Reiner Stoll, bis November Vorsitzender des Ortsvereins, hält gar eine Rückkehr aller acht Zurückgetretenen für möglich. Schließlich hätten sie ihre Ämter niedergelegt, um Veränderungen herbeizuführen. „Wir sind nicht weggelaufen“, betont Stoll. „Wir wollten der Fraktion zeigen, dass sie ohne den Ortsverein nichts ist.“ Für sich schließt er aber aus, für Vorsitz oder Geschäftsführung zu kandidieren. Ob eine – und welche – Funktion in Frage komme, müssten weitere Gespräche zeigen. Und personelle Entscheidungen: „Es gibt Leute, mit denen ich nicht mehr in einem Raum sitzen will“, sagt er und fordert, „alte Zöpfe abzuschneiden“.

Nicole Fuchs: Weiter geht es mit der SPD.

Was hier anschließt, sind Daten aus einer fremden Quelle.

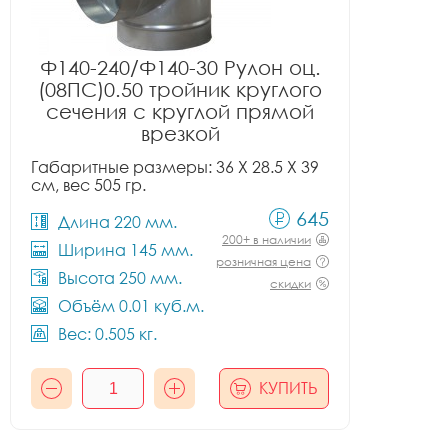
Ф140-240/Ф140-30 Рулон оц.
(08ПС)0.50 тройник круглого
сечения с круглой прямой
врезкой
Габаритные размеры: 36 X 28.5 X 39
см, вес 505 гр.
645
Длина 220 мм.
200+ в наличии
Ширина 145 мм.
розничная цена
Высота 250 мм.
скидки
Объём 0.01 куб.м.
Вес: 0.505 кг.
КУПИТЬ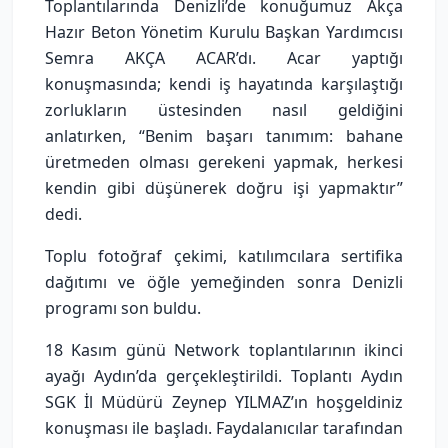
Toplantılarında Denizli’de konuğumuz Akça
Hazır Beton Yönetim Kurulu Başkan Yardımcısı
Semra AKÇA ACAR’dı. Acar yaptığı
konuşmasında; kendi iş hayatında karşılaştığı
zorlukların üstesinden nasıl geldiğini
anlatırken, “Benim başarı tanımım: bahane
üretmeden olması gerekeni yapmak, herkesi
kendin gibi düşünerek doğru işi yapmaktır”
dedi.
Toplu fotoğraf çekimi, katılımcılara sertifika
dağıtımı ve öğle yemeğinden sonra Denizli
programı son buldu.
18 Kasım günü Network toplantılarının ikinci
ayağı Aydın’da gerçekleştirildi. Toplantı Aydın
SGK İl Müdürü Zeynep YILMAZ’ın hoşgeldiniz
konuşması ile başladı. Faydalanıcılar tarafından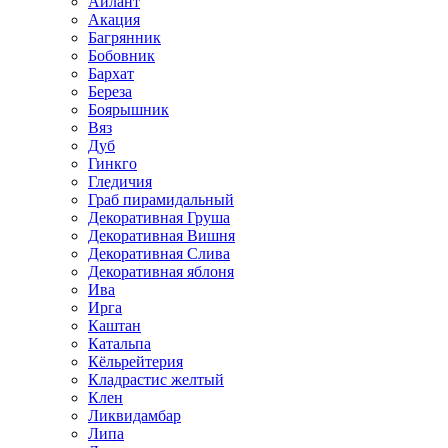
Айлант
Акация
Багрянник
Бобовник
Бархат
Береза
Боярышник
Вяз
Дуб
Гинкго
Гледичия
Граб пирамидальный
Декоративная Груша
Декоративная Вишня
Декоративная Слива
Декоративная яблоня
Ива
Ирга
Каштан
Катальпа
Кёльрейтерия
Кладрастис желтый
Клен
Ликвидамбар
Липа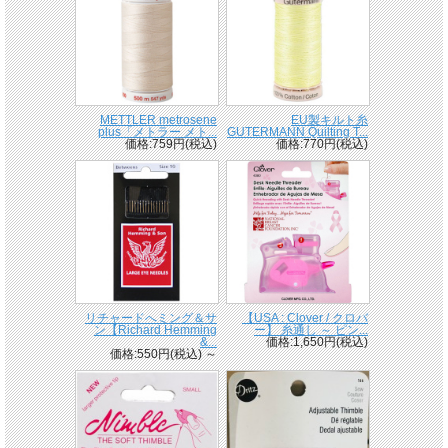
METTLER metrosene
EU製キルト糸
plus「メトラー メト...
GUTERMANN Quilting T...
価格:759円(税込)
価格:770円(税込)
リチャードへミング＆サ
【USA : Clover / クロバ
ン【Richard Hemming
ー】 糸通し ～ ピン...
&...
価格:1,650円(税込)
価格:550円(税込)
～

Stoll spricht von einem „nötigen Generationswechsel“. Erste Schritte habe es mit der Neubesetzung der Fraktion gegeben. Ob damit die Rollen einiger „Strippenzieher“ eingeschränkt werden, müsse sich weisen. Jedenfalls seien Taten gefragt, Inhalte müssten her, um die SPD für die Kommunalwahl in eineinhalb Jahren gut aufzustellen. Mit ihrem Konzept für die Hans-Memling-Schule habe die SPD einen ersten Schritt getan.

Das sieht auch Nicole Fuchs so, die zwar zunächst an der Ausarbeitung eines Konzepts der Freunde der Hans-Memling-Schule beteiligt war, dafür aber in ihrer Fraktion keine Mehrheit gefunden hatte. Ihr persönlich gefielen die Ideen zwar, doch auch die Sozialdemokraten hätten eine gute Planung vorgelegt, so dass sie sich letztlich den Vorstellungen der Genossen angeschlossen und in der Stadtverordnetenversammlung dafür gestimmt habe.

Einiges sei also im Werden, meint Stoll. Doch gelinge die Erneuerung nicht, „dann war’s das mit der SPD in Seligenstadt“.